▶ _Document text_
....................
How do I apply for “catastrophic”
health insurance?
A.
You can purchase “catastrophic”
health insurance
coverage through a health insurance agent or “broker.” There are many”
catastrophic”
health
insurance plans available on the market today. It is best to speak with an
insurance agent or “broker” to determine what ‘catastrophic”
health insurance plan is
right for you, before making a purchasing decision.
Q.
What is “Critical Illness” insurance?
A.
“Critical Illness” insurance is an exclusive benefit policy that offers
financial protection in the event of a specific illness or operation. A
“Critical Illness” policy pays a lump sum cash benefit to you, while you are
still alive. Therefore, it differs from traditional Life Insurance policy that
protects your dependents after your death. The lump sum cash benefit paid out
due to a claim can be used for any purpose. You can use the money to pay off
debts, such as a mortgage, use it to adapt your home or car to accommodate a
wheelchair or to fulfill a life-long dream. When you purchase a “Critical
Illness” policy, you select the amount of insurance (lump sum) and the length of
time (term) that you are covered. Premiums are related to your age and health at
the start of the policy, and are normally paid monthly. Premiums can be
guaranteed not to increase during the term of the policy.
Q.
Who purchases “Critical Illness” insurance?
A.
Critical Illness plans are usually purchased by individuals ages 20-65 who want
the peace of mind. These individuals are concerned about the loss of income
during an illness and would like to establish a financial “safety net.” Unlike
the majority of individuals, who think “it wont happen to me,” these individuals
know that if they don’t plan ahead, they will unable to handle the enormous
financial burdens that many people suffer due to a critical illness. The
majority of “Critical Illness” policy holders have known a friend or relative
that has suffered a major life-threatening illness. These individuals understand
that recuperation from a critical illness may take many months or years, and can
involve significant expenses like home health care, housekeeping services,
hiring someone to help you run your business, etc.
Q. Is
“Critical Illness” coverage available for my entire family?
A.
Yes. However, each individual family member must purchase his/her own “Critical
Illness” policy. Additionally, certain age restrictions may apply. Typically,
‘Critical Illness” policies can be purchased by individuals ages 20-65.
Q.
How much are premiums for “Critical Illness” insurance?
A.
The monthly premiums for “Critical Illness” plans vary based on the lump sum
benefit that is selected, how many illnesses/surgeries the plan covers and the
term of the plan. “Critical Illness” policies, typically offer very
affordable monthly premiums.
Q.
What type of coverage does a “Critical Illness” policy provide?
A.
“Critical Illness” policies typically provide coverage for the following:
1. Heart Surgery
2. Cancer
3. Renal Failure
4. Stroke
5. Multiple Sclerosis
6. Major organ transplants like kidney, lung,
pancreas or bone marrow.
Q.
How do I apply for “Critical Illness” insurance?
A.
You can purchase “Critical Illness” insurance through a health insurance agent
or “broker.” There are many” Critical Illness” plans available on the market
today. It is best to speak with insurance agent or “broker” to determine
what ‘Critical Illness” plan is right for you, before making a purchasing
decision.
Q.
What is an “Accident Only” policy?
....................
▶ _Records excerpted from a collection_

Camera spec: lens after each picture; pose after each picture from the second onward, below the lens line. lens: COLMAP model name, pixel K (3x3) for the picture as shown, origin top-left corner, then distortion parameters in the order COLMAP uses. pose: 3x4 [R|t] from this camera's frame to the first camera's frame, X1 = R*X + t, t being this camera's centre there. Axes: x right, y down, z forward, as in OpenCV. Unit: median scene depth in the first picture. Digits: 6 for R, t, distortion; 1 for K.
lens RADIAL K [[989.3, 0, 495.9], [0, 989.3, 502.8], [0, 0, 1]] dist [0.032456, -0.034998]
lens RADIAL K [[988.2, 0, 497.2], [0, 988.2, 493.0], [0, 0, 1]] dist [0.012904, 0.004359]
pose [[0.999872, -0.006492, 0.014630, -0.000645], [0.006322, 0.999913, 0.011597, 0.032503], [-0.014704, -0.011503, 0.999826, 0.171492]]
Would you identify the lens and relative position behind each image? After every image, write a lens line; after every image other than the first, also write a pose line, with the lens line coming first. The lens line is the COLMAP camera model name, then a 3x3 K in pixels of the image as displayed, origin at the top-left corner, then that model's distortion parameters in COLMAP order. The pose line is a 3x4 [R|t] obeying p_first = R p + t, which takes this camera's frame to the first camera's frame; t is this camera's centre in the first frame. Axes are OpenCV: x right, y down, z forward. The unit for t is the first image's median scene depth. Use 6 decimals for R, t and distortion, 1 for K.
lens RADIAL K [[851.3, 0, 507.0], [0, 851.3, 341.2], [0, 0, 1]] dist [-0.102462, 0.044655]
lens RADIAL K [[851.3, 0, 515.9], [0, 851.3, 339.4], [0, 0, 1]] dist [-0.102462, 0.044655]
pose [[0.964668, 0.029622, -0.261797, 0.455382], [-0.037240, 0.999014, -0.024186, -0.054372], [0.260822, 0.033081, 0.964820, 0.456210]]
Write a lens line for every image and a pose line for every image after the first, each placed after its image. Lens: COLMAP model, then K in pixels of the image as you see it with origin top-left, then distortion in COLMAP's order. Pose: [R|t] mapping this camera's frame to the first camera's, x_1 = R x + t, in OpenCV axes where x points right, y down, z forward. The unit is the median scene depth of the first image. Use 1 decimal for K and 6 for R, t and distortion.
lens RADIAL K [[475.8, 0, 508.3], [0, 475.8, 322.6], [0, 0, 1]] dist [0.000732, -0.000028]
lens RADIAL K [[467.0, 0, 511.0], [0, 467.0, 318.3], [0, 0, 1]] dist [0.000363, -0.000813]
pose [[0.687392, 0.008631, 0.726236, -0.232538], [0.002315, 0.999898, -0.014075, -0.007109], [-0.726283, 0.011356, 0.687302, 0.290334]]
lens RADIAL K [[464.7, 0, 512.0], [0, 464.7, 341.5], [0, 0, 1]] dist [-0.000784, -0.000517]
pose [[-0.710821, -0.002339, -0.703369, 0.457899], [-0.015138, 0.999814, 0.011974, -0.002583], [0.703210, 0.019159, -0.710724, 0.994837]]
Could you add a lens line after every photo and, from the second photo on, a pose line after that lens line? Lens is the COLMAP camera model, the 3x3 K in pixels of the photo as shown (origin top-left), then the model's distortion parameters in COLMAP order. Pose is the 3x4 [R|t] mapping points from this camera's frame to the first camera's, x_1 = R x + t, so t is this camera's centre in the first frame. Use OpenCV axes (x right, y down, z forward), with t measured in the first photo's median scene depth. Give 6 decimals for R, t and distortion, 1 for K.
....................
▶ _Action item 1_
Copy the insurance FAQ word for word, starting at "Critical Illness plans" and ending at "your business, etc.".
▶ _Action item 2_
According to the insurance FAQ, what age range can typically purchase "Critical Illness" policies?
▶ _Action item 3_
Continue the insurance FAQ from its final question onward.

▶ _Exercise answer 1_
Critical Illness plans are usually purchased by individuals ages 20-65 who want
the peace of mind. These individuals are concerned about the loss of income
during an illness and would like to establish a financial “safety net.” Unlike
the majority of individuals, who think “it wont happen to me,” these individuals
know that if they don’t plan ahead, they will unable to handle the enormous
financial burdens that many people suffer due to a critical illness. The
majority of “Critical Illness” policy holders have known a friend or relative
that has suffered a major life-threatening illness. These individuals understand
that recuperation from a critical illness may take many months or years, and can
involve significant expenses like home health care, housekeeping services,
hiring someone to help you run your business, etc.

▶ _Exercise answer 2_
Ages 20 to 65.

▶ _Exercise answer 3_
A.
An “Accident Only” provides you coverage in the even that you experience an
accident. These policies pay you benefits directly and will even pay you if
you have a separate health insurance policy. Most “Accident Only” policies
will provide you with 24/7 protection and many plans also will reimburse you
for work related injuries, even if you have workman’s compensation
insurance. Policies are renewable and portable, so you can take them with
you if you move or change jobs.
Q.
Who purchases an “Accident Only” policy?
A.
“Accident Only” policies are usually purchased by individuals who have a high
deductible
health insurance
plan. “Accident Only” policies often provide enough of a cash reimbursement to
meet your deductible and cover any additional medical expenses that may not be
covered by your
health
insurance
plan. Individuals in occupations that have a higher risk of injury, for example,
construction, purchase “Accident Only” policies for added protection.
Individuals participating in extreme sports or high risk hobbies often purchase
an “Accident Only” policy for extra protection. Statistically, 39.2 million
Americans are treated each year in hospital emergency rooms as the result of an
accidental injury. Of the 39.2 million individuals that are treated,
approximately 2.7 million are hospitalized or need some form of follow-up care.
Accidents cost Americans over $607.7 billion each year and nine out of ten
debilitating injuries occur when workers are off the job.
Q.
Are “Accident Only” policies available for my entire family?
A.
Yes. “Accident Only” policies can be purchased to cover an “individual” or
a “family.” Families who have children who are “accident prone” or have children
engaged in sports activities, often purchase “Accident Only” policies for added
protection.
Q.
What are premiums for an “Accident Only” policy?
A.
The premiums for an “Accident Only” policy will vary depending on the type and
amount of coverage you select. For the most part, “Accident Only” policies are
relatively inexpensive to purchase. The premiums are typically less than
$40 monthly and this premium covers the entire family up to $5,000 per accident
per occurrence.
Q.
What type of coverage does an “Accident Only” policy provide?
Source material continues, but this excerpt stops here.